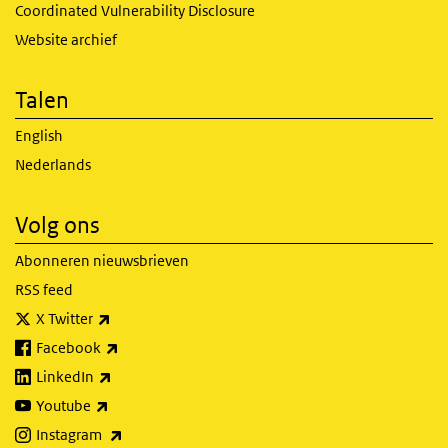
Coordinated Vulnerability Disclosure
Website archief
Talen
English
Nederlands
Volg ons
Abonneren nieuwsbrieven
RSS feed
(externe link)
X Twitter
(externe link)
Facebook
(externe link)
LinkedIn
(externe link)
Youtube
(externe link)
Instagram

= = = = =

> **What you need to do**
Nothing but the lines from the one containing "Abonneren nieuwsbrieven" to the end of the material should be printed, each exactly as written.

> **Written solution**
Abonneren nieuwsbrieven
RSS feed
(externe link)
X Twitter
(externe link)
Facebook
(externe link)
LinkedIn
(externe link)
Youtube
(externe link)
Instagram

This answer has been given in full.